Richard Alston's touring
company always brings the promise of a programme that is both striking
and exhilarating.
Musically inspired, articulate and expressive,
Alston’s choreography continues to gather ever more enthusiastic
audiences each year.
"The audience for dance is building,"
he said.
"I think music is a
huge way of people relaxing and becoming involved in what the performers
are doing and becoming excited by the energy of what they do."
Alston is renowned for making dances that speak
directly about the expressiveness of movement and music and their
combined power to move and elate.
Spring tour 2004
For his latest tour, Alston's company has put together
a programme of three works in Grey Allegro, Shimmer and Brisk Singing.
Shimmer featuring Jonathan Goddard and Ino Rigga.
Picture: Tristram Kenton |
"We try and have a variety of music in the
programme," explained Alston.
The sharp clean moves and sunny temperament of
Shimmer are accompanied by the sun-drenched music of Maurice Ravel.
Played live by virtuoso pianist Jason Ridgway,
Ravel's piano pieces balance lush impressionism with classical form.
British fashion designer Julien Macdonald has designed
the costumes for this piece, a designer who keeps British fashion's
name up in lights as a maestro of glitz and glam, and as artistic
director of Givenchy in Paris.
Grey Allegro
Choreographed by Alston's long time colleague,
company dancer Martin Lawrence, Grey Allegro is driven by the feisty
vigour of Domenico Scarletti's Sonatas for keyboards.
They are complex and zippy and are played live
by Jason Ridgway. This is the first time in the company's history
that another choreographer's work has been introduced to the repertoire.

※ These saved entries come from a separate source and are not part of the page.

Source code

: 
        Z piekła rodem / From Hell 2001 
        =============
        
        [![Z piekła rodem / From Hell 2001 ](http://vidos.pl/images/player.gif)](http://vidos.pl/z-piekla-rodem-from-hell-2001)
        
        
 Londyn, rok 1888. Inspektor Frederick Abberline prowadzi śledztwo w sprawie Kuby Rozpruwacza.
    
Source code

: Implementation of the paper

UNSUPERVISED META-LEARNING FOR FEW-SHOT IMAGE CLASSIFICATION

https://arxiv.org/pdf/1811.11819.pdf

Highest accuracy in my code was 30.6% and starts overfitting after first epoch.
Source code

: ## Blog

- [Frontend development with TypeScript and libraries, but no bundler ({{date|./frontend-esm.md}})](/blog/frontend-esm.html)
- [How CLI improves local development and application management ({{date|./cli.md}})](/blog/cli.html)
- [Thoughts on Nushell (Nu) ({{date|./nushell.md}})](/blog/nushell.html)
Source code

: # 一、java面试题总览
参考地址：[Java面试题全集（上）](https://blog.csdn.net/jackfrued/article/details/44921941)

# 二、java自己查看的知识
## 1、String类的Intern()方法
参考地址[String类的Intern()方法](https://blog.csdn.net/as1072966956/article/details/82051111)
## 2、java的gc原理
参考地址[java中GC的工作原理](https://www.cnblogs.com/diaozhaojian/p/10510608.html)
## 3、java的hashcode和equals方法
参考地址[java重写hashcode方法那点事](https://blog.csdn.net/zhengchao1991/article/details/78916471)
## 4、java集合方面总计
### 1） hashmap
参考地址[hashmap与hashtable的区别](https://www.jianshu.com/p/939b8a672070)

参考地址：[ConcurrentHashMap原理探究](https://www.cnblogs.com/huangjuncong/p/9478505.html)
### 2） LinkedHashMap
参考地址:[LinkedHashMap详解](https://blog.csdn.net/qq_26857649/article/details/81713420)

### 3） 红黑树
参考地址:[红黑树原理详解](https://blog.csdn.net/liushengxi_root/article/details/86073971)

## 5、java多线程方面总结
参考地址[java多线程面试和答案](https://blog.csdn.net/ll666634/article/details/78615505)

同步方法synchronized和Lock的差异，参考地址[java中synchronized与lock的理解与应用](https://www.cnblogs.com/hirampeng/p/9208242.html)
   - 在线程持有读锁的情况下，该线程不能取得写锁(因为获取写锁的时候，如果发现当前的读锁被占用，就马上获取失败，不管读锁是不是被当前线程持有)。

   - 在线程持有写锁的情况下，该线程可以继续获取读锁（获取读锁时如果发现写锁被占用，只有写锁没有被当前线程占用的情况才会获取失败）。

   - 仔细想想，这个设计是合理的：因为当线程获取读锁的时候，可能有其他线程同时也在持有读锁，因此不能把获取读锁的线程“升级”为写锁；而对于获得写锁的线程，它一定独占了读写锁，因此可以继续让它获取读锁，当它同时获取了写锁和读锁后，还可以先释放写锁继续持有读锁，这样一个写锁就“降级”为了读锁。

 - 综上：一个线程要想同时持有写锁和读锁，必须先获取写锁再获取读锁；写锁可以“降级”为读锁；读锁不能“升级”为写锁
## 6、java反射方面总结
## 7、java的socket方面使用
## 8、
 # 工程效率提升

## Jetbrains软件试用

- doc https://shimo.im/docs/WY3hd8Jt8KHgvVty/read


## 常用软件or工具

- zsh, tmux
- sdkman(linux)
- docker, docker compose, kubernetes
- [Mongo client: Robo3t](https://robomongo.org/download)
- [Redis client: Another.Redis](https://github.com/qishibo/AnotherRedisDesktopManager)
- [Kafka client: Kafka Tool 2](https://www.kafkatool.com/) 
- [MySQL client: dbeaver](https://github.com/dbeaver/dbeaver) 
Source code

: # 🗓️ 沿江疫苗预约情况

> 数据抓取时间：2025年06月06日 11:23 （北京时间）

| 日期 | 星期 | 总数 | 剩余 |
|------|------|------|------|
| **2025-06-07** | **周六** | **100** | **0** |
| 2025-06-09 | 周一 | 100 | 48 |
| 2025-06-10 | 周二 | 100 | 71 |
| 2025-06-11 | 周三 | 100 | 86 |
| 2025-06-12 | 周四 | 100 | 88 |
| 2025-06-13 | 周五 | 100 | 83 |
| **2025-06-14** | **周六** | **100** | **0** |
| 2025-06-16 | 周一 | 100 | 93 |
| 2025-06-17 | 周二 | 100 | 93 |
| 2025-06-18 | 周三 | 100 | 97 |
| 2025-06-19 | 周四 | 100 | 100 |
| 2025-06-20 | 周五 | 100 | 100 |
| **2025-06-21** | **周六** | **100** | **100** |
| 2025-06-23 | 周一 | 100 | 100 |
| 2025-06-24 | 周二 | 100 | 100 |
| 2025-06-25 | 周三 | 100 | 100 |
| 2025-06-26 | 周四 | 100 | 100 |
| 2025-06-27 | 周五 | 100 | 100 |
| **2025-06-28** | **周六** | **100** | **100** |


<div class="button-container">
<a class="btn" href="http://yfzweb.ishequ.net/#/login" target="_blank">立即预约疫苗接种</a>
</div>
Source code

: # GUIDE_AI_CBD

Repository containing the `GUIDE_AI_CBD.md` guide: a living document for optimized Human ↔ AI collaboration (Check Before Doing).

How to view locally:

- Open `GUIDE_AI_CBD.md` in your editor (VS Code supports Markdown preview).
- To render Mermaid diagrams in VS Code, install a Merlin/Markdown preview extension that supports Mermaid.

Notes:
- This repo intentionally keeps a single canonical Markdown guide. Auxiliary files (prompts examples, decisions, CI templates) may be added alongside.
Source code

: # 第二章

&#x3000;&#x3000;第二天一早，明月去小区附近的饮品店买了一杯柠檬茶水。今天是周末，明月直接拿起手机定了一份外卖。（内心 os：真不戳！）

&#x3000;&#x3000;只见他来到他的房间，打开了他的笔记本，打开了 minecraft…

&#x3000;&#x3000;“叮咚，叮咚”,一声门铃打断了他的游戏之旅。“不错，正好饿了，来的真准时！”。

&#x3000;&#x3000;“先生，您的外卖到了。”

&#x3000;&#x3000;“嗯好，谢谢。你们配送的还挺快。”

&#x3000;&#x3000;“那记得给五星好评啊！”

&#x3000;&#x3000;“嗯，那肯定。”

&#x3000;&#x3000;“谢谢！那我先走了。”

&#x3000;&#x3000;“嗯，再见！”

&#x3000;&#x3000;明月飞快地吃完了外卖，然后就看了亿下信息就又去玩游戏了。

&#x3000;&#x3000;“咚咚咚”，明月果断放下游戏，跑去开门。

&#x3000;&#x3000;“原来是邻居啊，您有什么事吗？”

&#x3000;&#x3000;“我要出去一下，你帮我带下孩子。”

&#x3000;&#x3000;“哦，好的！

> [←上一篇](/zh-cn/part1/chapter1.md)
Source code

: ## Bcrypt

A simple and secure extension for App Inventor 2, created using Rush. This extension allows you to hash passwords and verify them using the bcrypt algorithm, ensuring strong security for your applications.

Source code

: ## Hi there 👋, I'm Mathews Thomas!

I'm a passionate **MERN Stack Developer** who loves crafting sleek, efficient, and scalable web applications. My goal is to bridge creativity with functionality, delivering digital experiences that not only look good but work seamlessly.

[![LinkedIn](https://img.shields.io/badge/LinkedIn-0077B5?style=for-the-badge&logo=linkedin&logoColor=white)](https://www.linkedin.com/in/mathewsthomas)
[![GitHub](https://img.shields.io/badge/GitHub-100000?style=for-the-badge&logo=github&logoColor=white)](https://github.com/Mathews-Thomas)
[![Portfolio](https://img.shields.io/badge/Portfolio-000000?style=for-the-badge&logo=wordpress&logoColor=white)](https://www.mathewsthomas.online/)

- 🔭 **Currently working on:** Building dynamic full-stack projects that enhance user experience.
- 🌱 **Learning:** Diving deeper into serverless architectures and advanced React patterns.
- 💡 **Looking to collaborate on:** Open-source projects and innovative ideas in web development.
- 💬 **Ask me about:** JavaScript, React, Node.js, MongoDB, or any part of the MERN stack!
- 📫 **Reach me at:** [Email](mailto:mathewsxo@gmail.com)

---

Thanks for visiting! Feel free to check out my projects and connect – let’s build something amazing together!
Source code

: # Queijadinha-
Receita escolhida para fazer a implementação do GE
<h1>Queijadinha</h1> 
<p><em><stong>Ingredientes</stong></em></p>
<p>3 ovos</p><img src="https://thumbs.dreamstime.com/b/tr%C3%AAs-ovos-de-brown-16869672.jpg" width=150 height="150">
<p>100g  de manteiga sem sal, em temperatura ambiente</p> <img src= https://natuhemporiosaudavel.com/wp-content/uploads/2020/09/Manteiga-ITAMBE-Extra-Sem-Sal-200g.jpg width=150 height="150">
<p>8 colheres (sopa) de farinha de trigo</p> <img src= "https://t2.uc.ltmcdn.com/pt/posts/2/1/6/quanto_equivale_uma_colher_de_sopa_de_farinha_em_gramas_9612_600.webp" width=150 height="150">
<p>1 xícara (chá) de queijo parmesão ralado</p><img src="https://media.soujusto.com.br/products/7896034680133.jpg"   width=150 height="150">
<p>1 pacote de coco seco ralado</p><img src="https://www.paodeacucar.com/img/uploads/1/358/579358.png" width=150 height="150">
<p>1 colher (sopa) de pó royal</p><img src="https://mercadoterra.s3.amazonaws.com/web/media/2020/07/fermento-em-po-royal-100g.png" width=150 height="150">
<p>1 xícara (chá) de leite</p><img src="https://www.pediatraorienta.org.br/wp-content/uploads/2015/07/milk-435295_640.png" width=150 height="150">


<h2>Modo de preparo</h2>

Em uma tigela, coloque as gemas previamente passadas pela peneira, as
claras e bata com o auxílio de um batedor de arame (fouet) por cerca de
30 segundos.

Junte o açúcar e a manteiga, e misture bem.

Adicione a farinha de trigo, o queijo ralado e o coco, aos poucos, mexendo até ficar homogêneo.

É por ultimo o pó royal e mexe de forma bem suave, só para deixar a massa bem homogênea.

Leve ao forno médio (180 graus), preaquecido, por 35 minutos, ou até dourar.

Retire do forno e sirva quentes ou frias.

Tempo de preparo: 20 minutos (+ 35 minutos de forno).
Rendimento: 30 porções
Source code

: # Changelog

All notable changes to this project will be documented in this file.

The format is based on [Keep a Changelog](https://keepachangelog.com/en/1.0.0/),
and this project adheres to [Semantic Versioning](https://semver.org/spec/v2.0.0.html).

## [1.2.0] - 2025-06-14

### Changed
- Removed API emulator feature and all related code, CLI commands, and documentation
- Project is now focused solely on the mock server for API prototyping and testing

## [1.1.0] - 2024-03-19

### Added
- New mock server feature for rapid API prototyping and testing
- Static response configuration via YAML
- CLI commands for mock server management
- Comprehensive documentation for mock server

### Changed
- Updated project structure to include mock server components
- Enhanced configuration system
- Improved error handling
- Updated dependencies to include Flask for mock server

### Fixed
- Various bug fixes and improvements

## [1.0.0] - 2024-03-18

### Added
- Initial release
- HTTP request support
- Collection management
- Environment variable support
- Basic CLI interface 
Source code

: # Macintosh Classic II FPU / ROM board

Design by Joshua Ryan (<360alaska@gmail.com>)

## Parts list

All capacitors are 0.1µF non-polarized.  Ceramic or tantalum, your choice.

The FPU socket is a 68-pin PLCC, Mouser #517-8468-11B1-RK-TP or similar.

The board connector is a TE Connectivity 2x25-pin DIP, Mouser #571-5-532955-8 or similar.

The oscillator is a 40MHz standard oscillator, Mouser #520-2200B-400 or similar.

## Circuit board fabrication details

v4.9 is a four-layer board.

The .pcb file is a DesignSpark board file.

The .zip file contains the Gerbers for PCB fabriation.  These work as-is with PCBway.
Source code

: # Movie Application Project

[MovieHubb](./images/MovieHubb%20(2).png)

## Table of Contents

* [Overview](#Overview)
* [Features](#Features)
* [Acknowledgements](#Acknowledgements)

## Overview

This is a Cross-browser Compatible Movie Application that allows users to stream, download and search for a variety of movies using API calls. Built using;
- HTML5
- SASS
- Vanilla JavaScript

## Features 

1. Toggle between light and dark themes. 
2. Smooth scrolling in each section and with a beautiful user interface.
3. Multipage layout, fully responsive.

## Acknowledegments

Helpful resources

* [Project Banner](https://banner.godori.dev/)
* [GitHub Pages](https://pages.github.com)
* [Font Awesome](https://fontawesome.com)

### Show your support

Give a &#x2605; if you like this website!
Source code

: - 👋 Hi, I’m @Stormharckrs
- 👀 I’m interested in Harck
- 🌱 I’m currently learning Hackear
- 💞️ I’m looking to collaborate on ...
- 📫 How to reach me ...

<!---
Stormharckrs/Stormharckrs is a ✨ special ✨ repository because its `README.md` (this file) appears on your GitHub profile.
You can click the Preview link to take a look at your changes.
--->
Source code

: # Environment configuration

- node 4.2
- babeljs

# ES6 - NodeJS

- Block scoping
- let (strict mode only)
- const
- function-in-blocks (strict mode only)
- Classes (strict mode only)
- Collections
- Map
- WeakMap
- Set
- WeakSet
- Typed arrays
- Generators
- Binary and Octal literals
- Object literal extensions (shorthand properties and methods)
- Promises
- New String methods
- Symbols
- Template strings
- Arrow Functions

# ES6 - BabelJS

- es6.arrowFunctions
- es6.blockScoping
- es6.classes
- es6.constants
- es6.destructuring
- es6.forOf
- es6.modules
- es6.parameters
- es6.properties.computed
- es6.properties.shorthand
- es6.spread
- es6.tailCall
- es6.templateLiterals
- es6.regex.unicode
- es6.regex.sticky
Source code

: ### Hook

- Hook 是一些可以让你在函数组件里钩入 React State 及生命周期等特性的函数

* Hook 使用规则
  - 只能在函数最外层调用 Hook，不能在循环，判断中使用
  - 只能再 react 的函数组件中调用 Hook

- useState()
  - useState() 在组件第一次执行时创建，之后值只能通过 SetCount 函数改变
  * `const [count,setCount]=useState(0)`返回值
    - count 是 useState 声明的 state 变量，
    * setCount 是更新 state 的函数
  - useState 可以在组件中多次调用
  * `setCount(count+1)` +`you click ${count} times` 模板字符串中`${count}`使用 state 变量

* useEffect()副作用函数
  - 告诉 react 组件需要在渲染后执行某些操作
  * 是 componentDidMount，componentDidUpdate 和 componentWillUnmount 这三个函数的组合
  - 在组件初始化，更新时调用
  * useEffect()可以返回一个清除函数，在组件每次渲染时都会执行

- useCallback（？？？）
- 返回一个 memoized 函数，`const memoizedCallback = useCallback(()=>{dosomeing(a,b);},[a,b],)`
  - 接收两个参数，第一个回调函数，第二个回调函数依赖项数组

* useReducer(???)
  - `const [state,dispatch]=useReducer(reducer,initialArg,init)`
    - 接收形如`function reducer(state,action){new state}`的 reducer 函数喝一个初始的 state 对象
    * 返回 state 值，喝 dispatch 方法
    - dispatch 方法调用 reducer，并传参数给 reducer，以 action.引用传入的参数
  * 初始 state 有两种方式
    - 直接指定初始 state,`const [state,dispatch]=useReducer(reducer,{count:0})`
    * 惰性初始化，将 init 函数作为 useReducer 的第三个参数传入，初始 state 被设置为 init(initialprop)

The programme also includes the revival of one
of Richard Alston's biggest hits of recent years, Brisk Singing.
The music is from the opera Les Boréades by baroque
genius Jean-Philippe Rameau. The movement in this piece is glorious,
with limbs flung high and wide. An expansive and beautifully crafted
work that sends audiences away with a smile.
Alston admits, he's pleased to bring his company
to Norwich as there's always an appreciative audience.
"At theatre's like the
Theatre Royal in Norwich they actually come up to us at the end
of the show and tell us how much they've loved it," he said.